Die Regentropfen wurden schwerer und schneller. Hätte sie doch bloß ihren Schirm mitgenommen, tadelte sie sich in Gedanken, als sie in die Bahrenfelder Straße einbog. Gleich hatte sie das kleine portugiesische Café von Georgia erreicht – ihre Rettung: Hier gönnte sie sich jeden Morgen einen Galao (einen portugiesischen Milchkaffee) und ein getoastetes Käse-Croissant (ebenfalls die portugiesische Variante). Sollten sich doch alle mal gehackt legen. Achtsamkeit. Von wegen…

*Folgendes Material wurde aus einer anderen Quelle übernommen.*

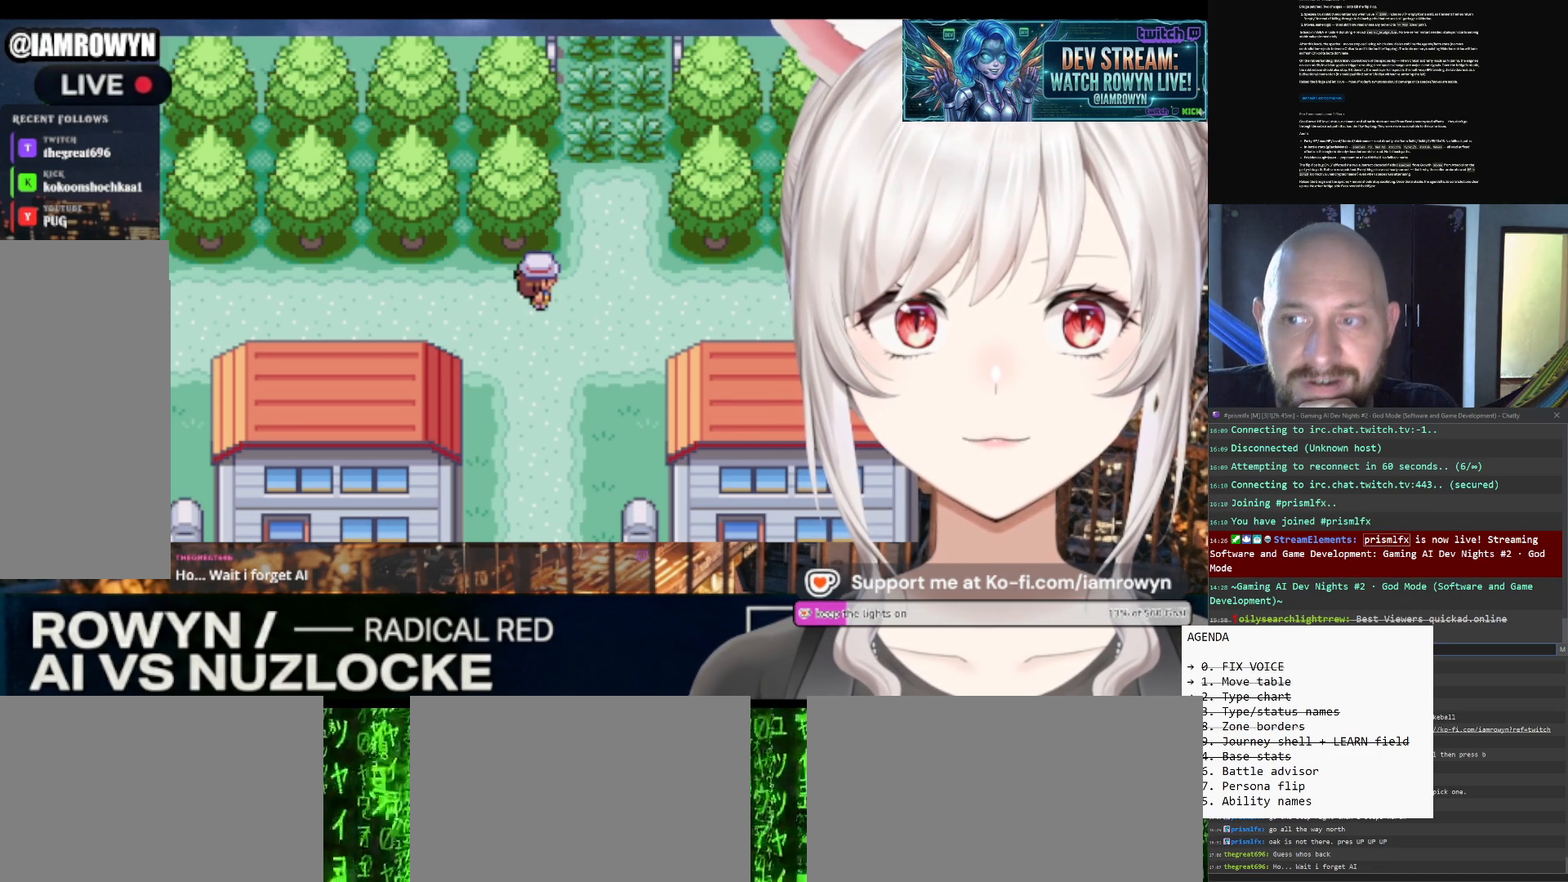
Gameplay with a controller (Nintendo layout); each line is a JSON object with the inputs held at the frame after it. "events" lists button and stick changes between this image and that frame as [ms after this image, input, new state], when the widget could be followed in between. Not read: L3 R3.
{"buttons": ["DPAD_RIGHT"], "events": []}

Das Handy klingelte. Sie hörte es schon am Klingelton: Es war der Verlag. Genauer gesagt Chefredakteur Manfred März. Franka blieb vor der Café-Tür unter der Markise stehen und fischte in ihrem Parka herum. Functional wear. Das hieß gefühlte zwanzig große und noch mal genauso viele kleine, versteckte Taschen. Eine halbe Ewigkeit später bekam sie das Gerät zu fassen.
„Hallo? Kruse! Ach, guten Morgen Herr März. Wie geht es Ihnen? … Wo ich bleibe? Ich habe Ihnen doch gesagt, dass ich noch einen Ersatz-Beamer besorge. Außerdem musste die Kleine noch in die Kita, und…“.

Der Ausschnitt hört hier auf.